*Extrait choisi:*
>>>
Réalisé par Orson Welles. États Unis/France/Iran. Drame. 1h22 (Sortie VOD 2 novembre 2018) Avec John Huston, Peter Bogdanovich, Robert Random, Oja Kodar, Susan Strasberg, Lilli Palmer, Edmond O'Brien et Mercedes McCambridge.
Homme de radio et de théâtre, Orson Welles avait d’abord fait frémir l’Amérique avec sa version radiophonique de "La Guerre des mondes", avant de signer un premier chef-d’œuvre, "Citizen Kane". Welles n’avait alors que vingt-cinq ans. Très vite, ses exigences rencontrent les réticences des studios, peu amateurs de retakes et rétifs devant les innovations de ce cinéaste de génie qui mettait la main à tout.
La suite de la carrière de Welles, c’est beaucoup de chefs-d’œuvre, et autant de films brisés, de tournages interrompus, de déceptions. C’est l’histoire d’un cinéaste qui a inlassablement porté des projets sur des décennies, aux quatre coins du globe, au gré des financements et des disponibilités de son équipe.
Voir aujourd’hui ressortir, sur Netflix, "The Other side of the wind*", cela signifie découvrir l’un des fragments manquants de cette œuvre monumentale. Toutefois, ce film, qui a été remaniée tant de fois, et dont Michel Legrand signe une bande originale qui n’a pas été directement approuvée par Welles, est aussi une œuvre composite.
Welles ayant l’habitude de travailler sans relâche ses films, sans doute aurait-il encore inventé, à partir de toute cette matière, un film un peu différent de celui que nous avons vu. Mais il ne s’agit pas de bouder son plaisir, devant un film étonnant, d’une absolue modernité.
<<<
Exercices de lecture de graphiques
>>>
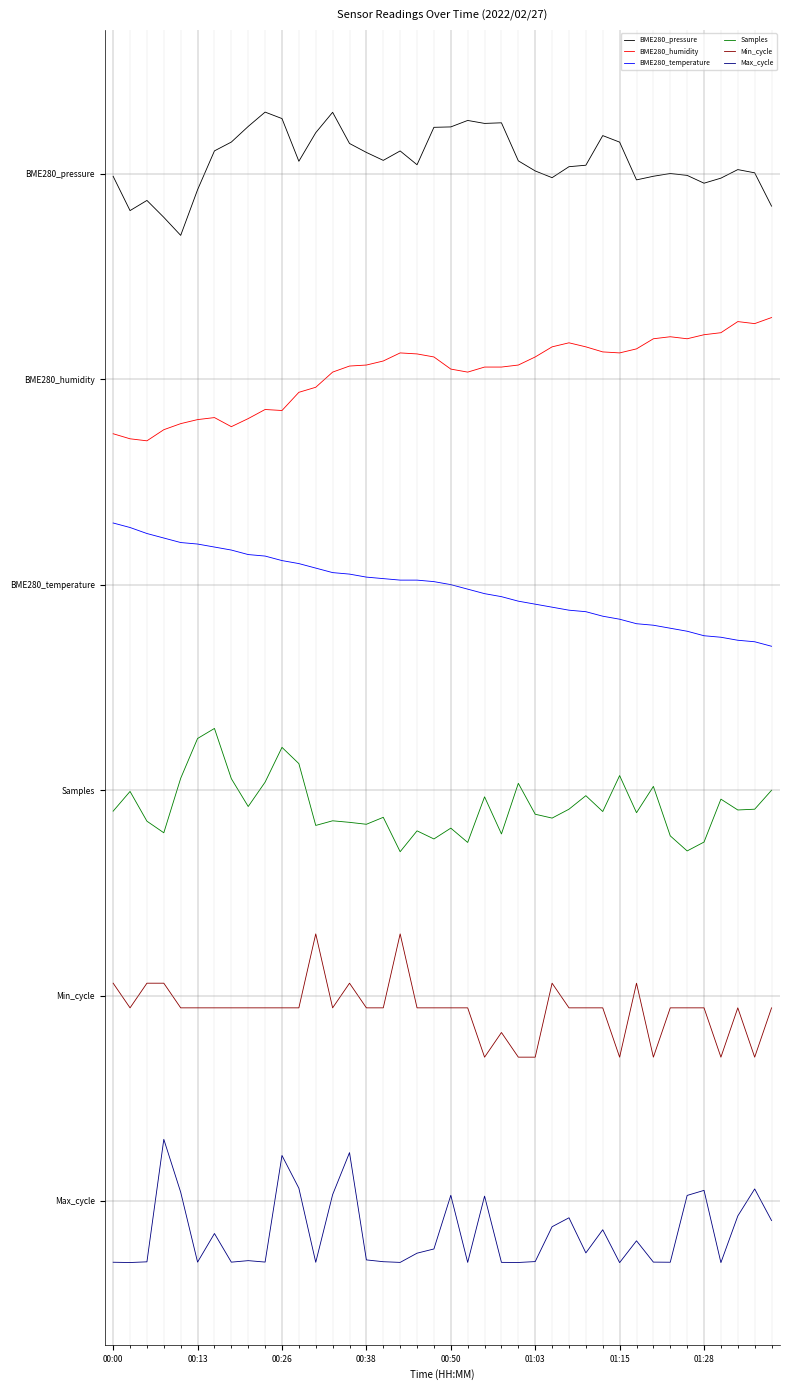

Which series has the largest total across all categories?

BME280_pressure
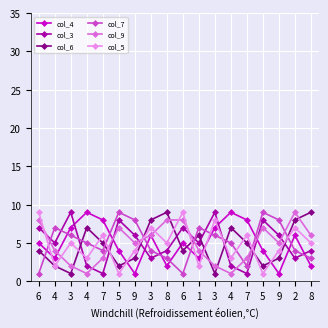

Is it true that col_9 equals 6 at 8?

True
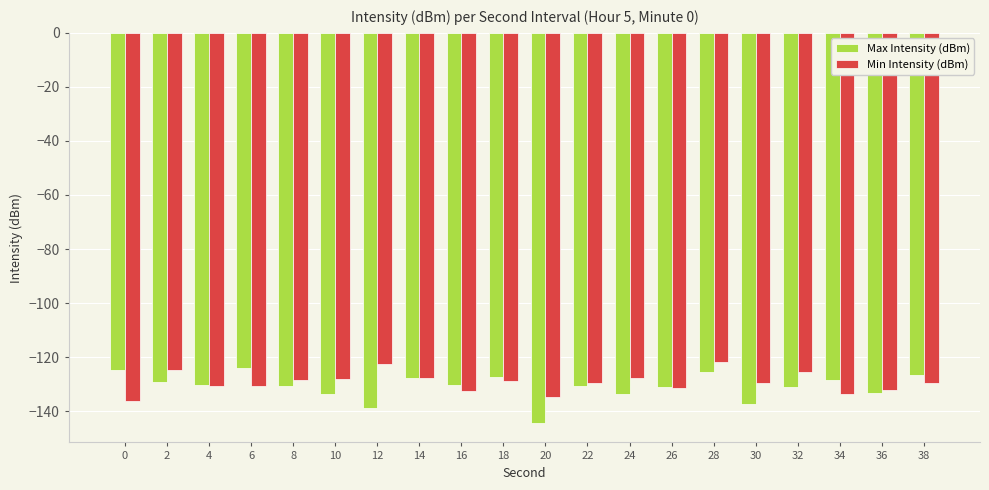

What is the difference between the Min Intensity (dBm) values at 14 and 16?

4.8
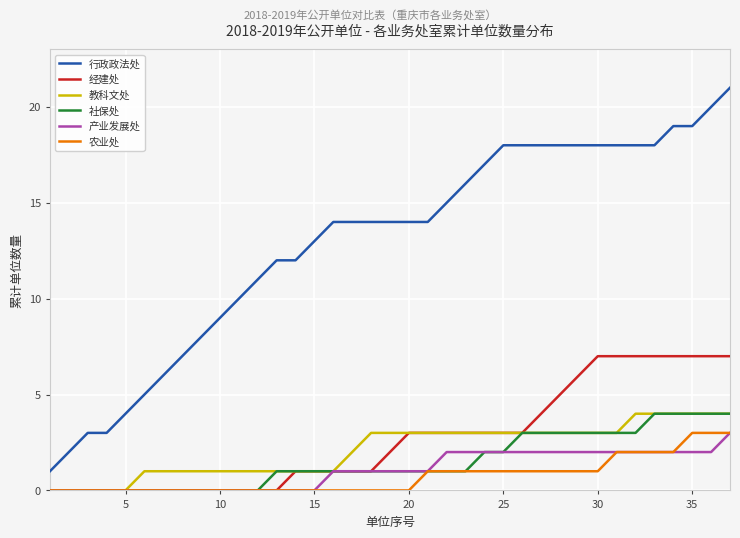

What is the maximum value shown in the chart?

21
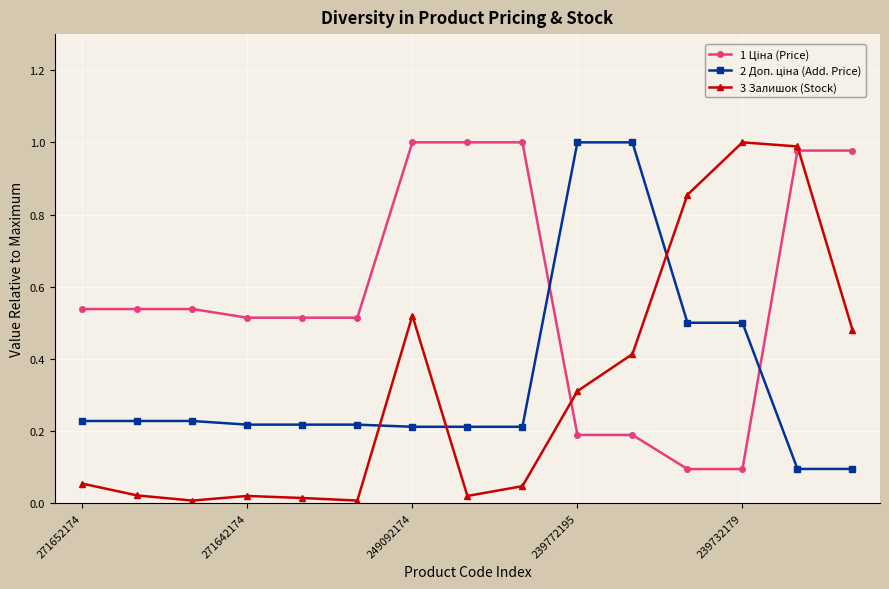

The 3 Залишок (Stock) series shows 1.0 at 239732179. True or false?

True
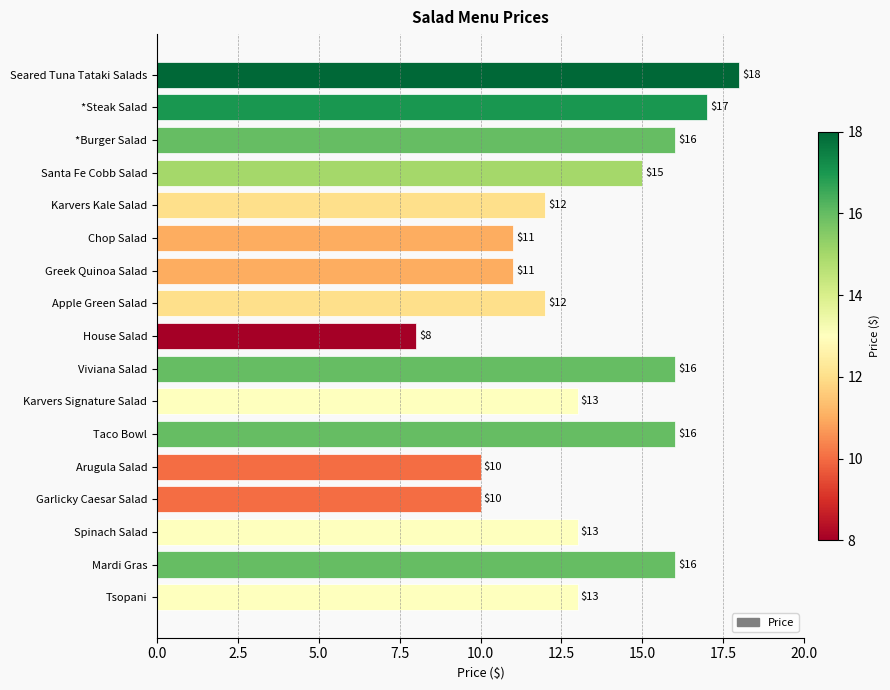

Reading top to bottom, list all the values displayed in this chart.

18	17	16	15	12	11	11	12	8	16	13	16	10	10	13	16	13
<<<
*Travail à faire:*
1/ Recopiez tel quel le passage de l'extrait sur Orson Welles qui commence à "Réalisé par Orson" et se termine à "et Mercedes McCambridge.".
2/ Dans l'extrait sur Orson Welles, relevez tous les acteurs et actrices cités dans la distribution du film.
3/ Traduisez en anglais cette phrase de l'extrait sur Orson Welles : « Welles n’avait alors que vingt-cinq ans. »
Basez-vous uniquement sur l'extrait pour répondre.

*Exercice corrigé:*
1/
Réalisé par Orson Welles. États Unis/France/Iran. Drame. 1h22 (Sortie VOD 2 novembre 2018) Avec John Huston, Peter Bogdanovich, Robert Random, Oja Kodar, Susan Strasberg, Lilli Palmer, Edmond O'Brien et Mercedes McCambridge.

2/ John Huston, Peter Bogdanovich, Robert Random, Oja Kodar, Susan Strasberg, Lilli Palmer, Edmond O'Brien, Mercedes McCambridge

3/ Welles was only twenty-five years old at the time.